Given text →
------------------------------------------------------------------------

If you need to have a heart valve replacement, you have several choices to consider when discussing your heart valve options with your medical professional. The type of valve and surgical approach have an impact on both your short-term recovery and longer-term quality of life.
Replacement valve’s durability and performance
The ideal replacement valve offers excellent valve function and works in coordination with the entire circulatory system to protect each part from damage. Your medical professional may refer to this as “excellent hemodynamic performance.”
Replacement valve’s risks and medication requirements
The ideal replacement valve also offers long-term durability without significantly increasing the risk of dangerous blood clots or bleeds.
Blood thinner medications can lower your risks of a clot-related stroke or embolism (traveling clot). Clot-risks are higher for people with mechanical valves. On the other hand, blood thinners must be carefully monitored because blood that's too thin will increase the risk of a bleed, which may also become a problem.
Patients and their medical professionals need to choose what is going to be closest to ideal for each patient.
Possible choices include:
|View illustrations of mechanical and tissue valves|
Manufactured Mechanical Valve
These valves are made of strong durable materials. They are the most long-lasting type of replacement valve, and most of these manufactured valves will last throughout the remainder of the patients’ lifetime.

------------------------------------------------------------------------

Data provided →
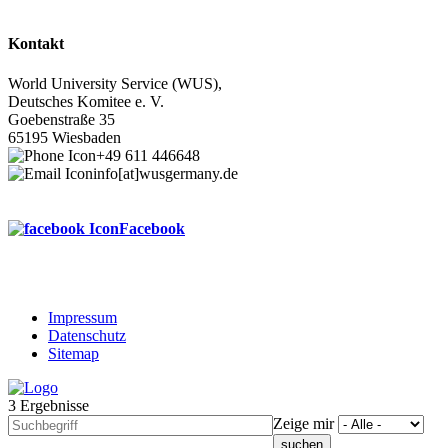
Kontakt
World University Service (WUS),
Deutsches Komitee e. V.
Goebenstraße 35
65195 Wiesbaden
+49 611 446648
info[at]wusgermany.de
Facebook
Impressum
Datenschutz
Footer
Sitemap
menu
3 Ergebnisse
Zeige mir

------------------------------------------------------------------------

Questions →
a - Output the part of the heart valve replacement text from "Replacement valve’s durability" up to and including "clots or bleeds.", copied word for word.
b - According to the heart valve replacement text, people with which type of valve face higher clot risks?

Answers for each item →
a -
Replacement valve’s durability and performance
The ideal replacement valve offers excellent valve function and works in coordination with the entire circulatory system to protect each part from damage. Your medical professional may refer to this as “excellent hemodynamic performance.”
Replacement valve’s risks and medication requirements
The ideal replacement valve also offers long-term durability without significantly increasing the risk of dangerous blood clots or bleeds.

b - People with mechanical valves.